[[ PROVIDED INFORMATION open ]]

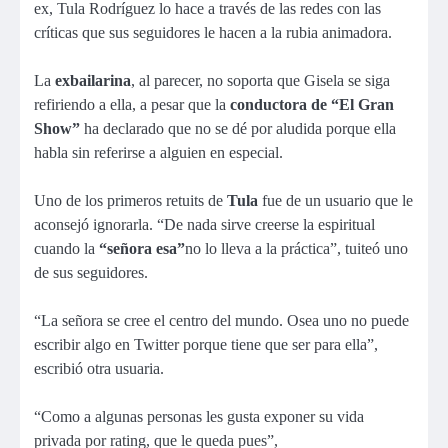
ex, Tula Rodríguez lo hace a través de las redes con las
críticas que sus seguidores le hacen a la rubia animadora.
La
exbailarina
, al parecer, no soporta que Gisela se siga
refiriendo a ella, a pesar que la
conductora de “El Gran
Show”
ha declarado que no se dé por aludida porque ella
habla sin referirse a alguien en especial.
Uno de los primeros retuits de
Tula
fue de un usuario que le
aconsejó ignorarla. “De nada sirve creerse la espiritual
cuando la
“señora esa”
no lo lleva a la práctica”, tuiteó uno
de sus seguidores.
“La señora se cree el centro del mundo. Osea uno no puede
escribir algo en Twitter porque tiene que ser para ella”,
escribió otra usuaria.
“Como a algunas personas les gusta exponer su vida
privada por rating, que le queda pues”,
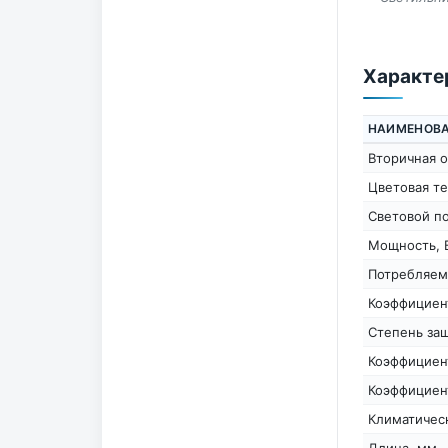
Характе
НАИМЕНОВ
Вторичная о
Цветовая те
Световой п
Мощность, 
Потребляем
Коэффициен
Степень защ
Коэффициен
Коэффициен
Климатичес
Длина, мм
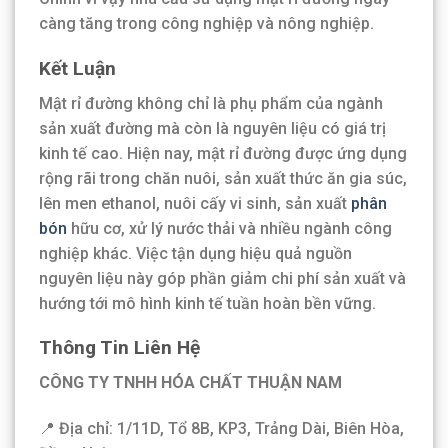
càng tăng trong công nghiệp và nông nghiệp.
Kết Luận
Mật rỉ đường không chỉ là phụ phẩm của ngành
sản xuất đường mà còn là nguyên liệu có giá trị
kinh tế cao. Hiện nay, mật rỉ đường được ứng dụng
rộng rãi trong chăn nuôi, sản xuất thức ăn gia súc,
lên men ethanol, nuôi cấy vi sinh, sản xuất
phân
bón
hữu cơ, xử lý nước thải và nhiều ngành công
nghiệp khác. Việc tận dụng hiệu quả nguồn
nguyên liệu này góp phần giảm chi phí sản xuất và
hướng tới mô hình kinh tế tuần hoàn bền vững.
Thông Tin Liên Hệ
CÔNG TY TNHH HÓA CHẤT THUẬN NAM
📍 Địa chỉ: 1/11D, Tổ 8B, KP3, Trảng Dài, Biên Hòa,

[[ PROVIDED INFORMATION closed ]]

(TASK TO COMPLETE):
Output every line of text from all the items above without changing anything, and leave the pictures out.

(WRITTEN ANSWER):
ex, Tula Rodríguez lo hace a través de las redes con las
críticas que sus seguidores le hacen a la rubia animadora.
La
exbailarina
, al parecer, no soporta que Gisela se siga
refiriendo a ella, a pesar que la
conductora de “El Gran
Show”
ha declarado que no se dé por aludida porque ella
habla sin referirse a alguien en especial.
Uno de los primeros retuits de
Tula
fue de un usuario que le
aconsejó ignorarla. “De nada sirve creerse la espiritual
cuando la
“señora esa”
no lo lleva a la práctica”, tuiteó uno
de sus seguidores.
“La señora se cree el centro del mundo. Osea uno no puede
escribir algo en Twitter porque tiene que ser para ella”,
escribió otra usuaria.
“Como a algunas personas les gusta exponer su vida
privada por rating, que le queda pues”,
Характе
НАИМЕНОВ
Вторичная о
Цветовая те
Световой п
Мощность, 
Потребляем
Коэффициен
Степень защ
Коэффициен
Коэффициен
Климатичес
Длина, мм
càng tăng trong công nghiệp và nông nghiệp.
Kết Luận
Mật rỉ đường không chỉ là phụ phẩm của ngành
sản xuất đường mà còn là nguyên liệu có giá trị
kinh tế cao. Hiện nay, mật rỉ đường được ứng dụng
rộng rãi trong chăn nuôi, sản xuất thức ăn gia súc,
lên men ethanol, nuôi cấy vi sinh, sản xuất
phân
bón
hữu cơ, xử lý nước thải và nhiều ngành công
nghiệp khác. Việc tận dụng hiệu quả nguồn
nguyên liệu này góp phần giảm chi phí sản xuất và
hướng tới mô hình kinh tế tuần hoàn bền vững.
Thông Tin Liên Hệ
CÔNG TY TNHH HÓA CHẤT THUẬN NAM
📍 Địa chỉ: 1/11D, Tổ 8B, KP3, Trảng Dài, Biên Hòa,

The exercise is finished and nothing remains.